Avec l'intelligence artificielle et le développement des technologies, les solutions se multiplient. Sonde Health analyse des échantillons vocaux de 30 secondes sur smartphones, utilisant la parole comme biomarqueur de santé cognitive. Des plateformes comme Linus Health offrent un dépistage précoce assisté par IA, tandis que Zeto démocratise les électroencéphalogrammes (EEG) avec ses casques portables. La plateforme « Brain-Data-as-a-Service » de Brain Space, transforme les données cérébrales en modèles prédictifs basés sur l'IA, ouvrant la voie à des produits et services hyperpersonnalisés.
GLP-1, immunothérapie et jumeaux numériques
En médecine, l'approche du jumeau numérique pourrait aussi aider à accélérer la recherche et personnaliser les traitements. Des projets comme Qairnel, spin-off de l'Inria et de l'Institut du cerveau, créent des modèles personnalisés capables de simuler l'évolution de la maladie d'Alzheimer sur plusieurs années, accélérant la recherche pharmaceutique et améliorant le dépistage précoce.
Sur le versant métabolique, une découverte inattendue attire l'attention des neurologues : les analogues du GLP-1 comme Ozempic ou Wegovy, initialement développés pour le diabète puis l'obésité, pourraient recéler un potentiel significatif pour la santé cognitive. Une équipe de chercheurs de l'université Case Western Reserve a démontré que le sémaglutide pourrait réduire le risque de maladie d'Alzheimer chez les personnes atteintes de diabète de type 2.

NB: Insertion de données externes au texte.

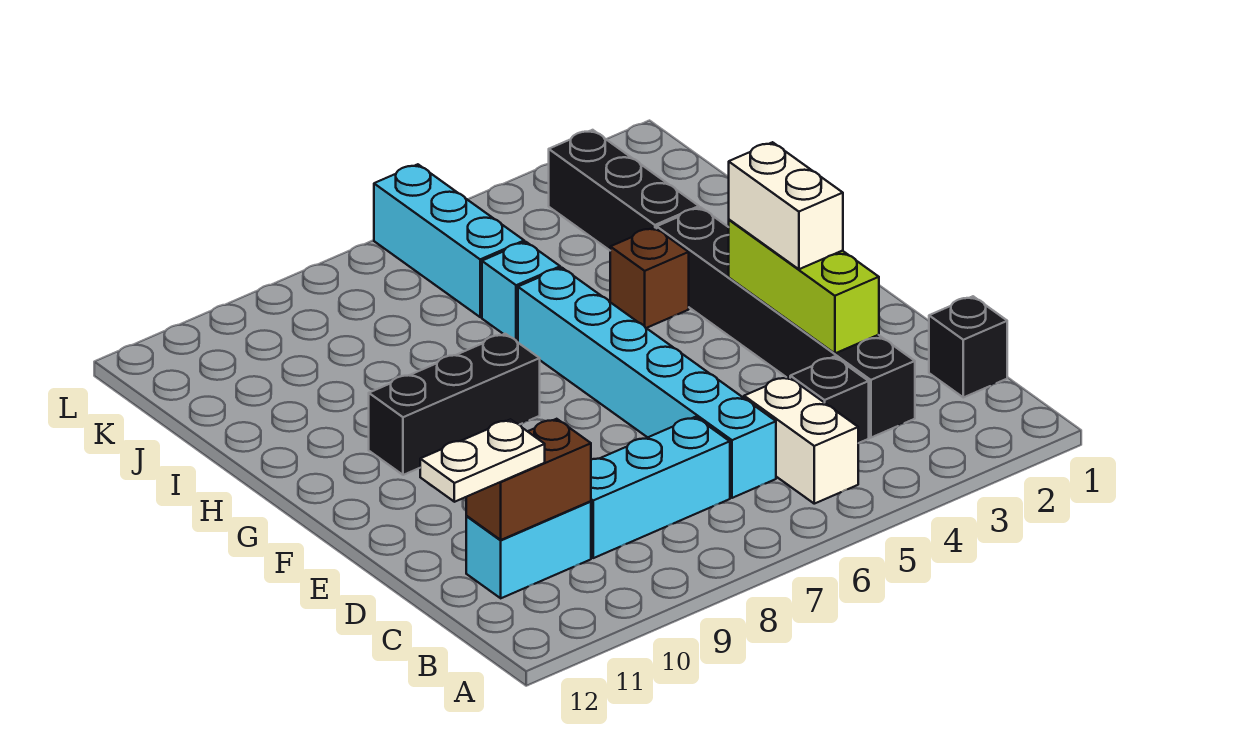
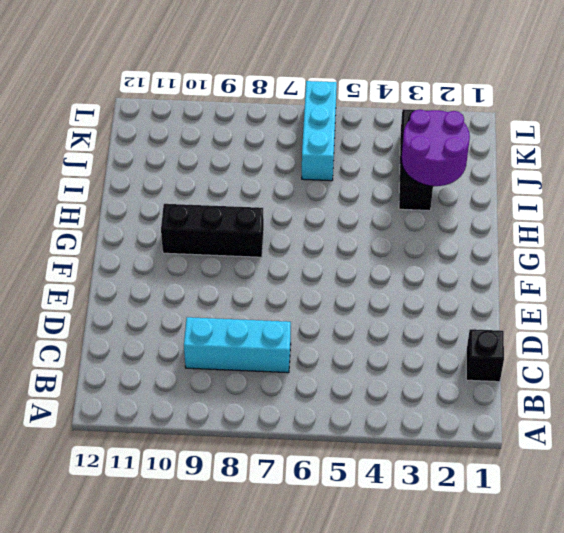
purple round brick I2:J3 level 2 -> none
none -> white brick B5:C5 level 1
none -> black brick C3:H3 level 1
none -> black brick C4 level 1

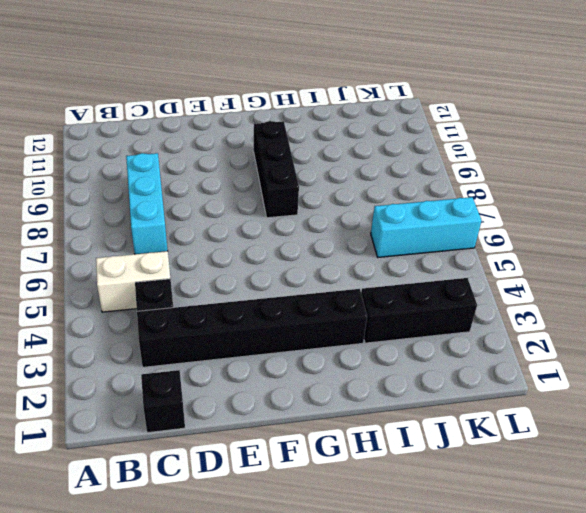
none -> cyan brick C6:H6 level 1
none -> cyan brick C10:C11 level 1
none -> brown brick H4 level 1

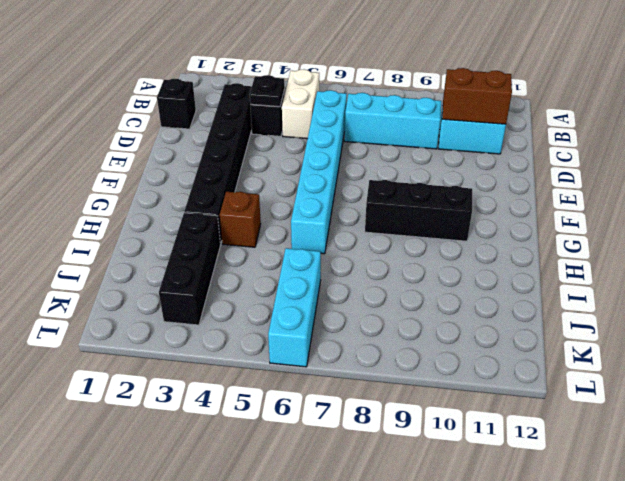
black plate C4 level 2 -> none
none -> cyan brick I6 level 1
none -> lime brick D3:F3 level 2
none -> white plate C11:C12 level 3

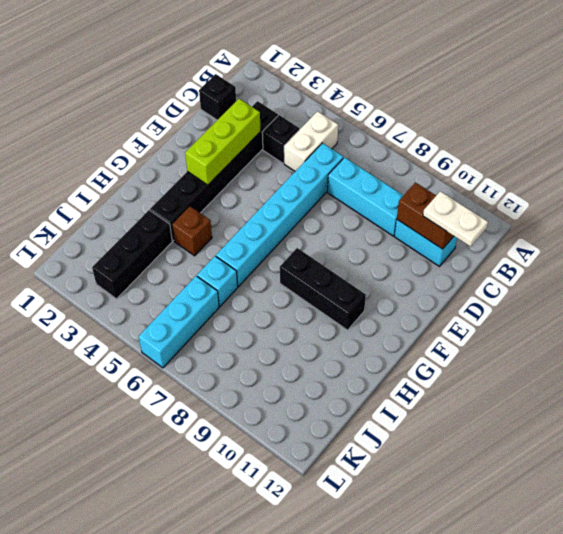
none -> white brick E3:F3 level 3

Côté immunothérapies – une piste encore controversée mais prometteuse – un nouvel essai clinique inédit, mené par la Washington University School of Medicine, explore une approche radicalement préventive contre Alzheimer. Baptisé Primary Prevention Trial, il évalue l’anticorps monoclonal remternetug, développé par Eli Lilly, chez de jeunes adultes porteurs d’une mutation génétique qui les expose presque à coup sûr à un Alzheimer précoce. Une stratégie qui pourrait redéfinir le traitement des maladies neurodégénératives, malgré les revers obtenus jusqu’ici par plusieurs médicaments de cette classe, comme la non-autorisation en Europe du Kinsula (donanemab) du même laboratoire ou de l’échec du candidat-médicament gantenerumab de Roche, qui mise désormais sur le trontinemab.
À l'image de Hemsworth, qui a modifié son mode de vie après avoir découvert sa prédisposition génétique, l'avenir réside peut-être dans cette capacité de détection précoce couplée à des interventions ciblées. Comme l'acteur l'a démontré, la connaissance du risque peut être transformée en action préventive concrète. Si ces approches – qu'elles passent par l'immunothérapie, les GLP-1 ou le style de vie – prouvent leur efficacité, elles pourraient ouvrir une nouvelle ère de la santé, où l’esprit rejoint le corps dans une approche intégrée de la longévité. À condition, bien sûr, qu'elles soient accessibles au plus grand nombre, et que la prévention devienne une priorité dès le plus jeune âge.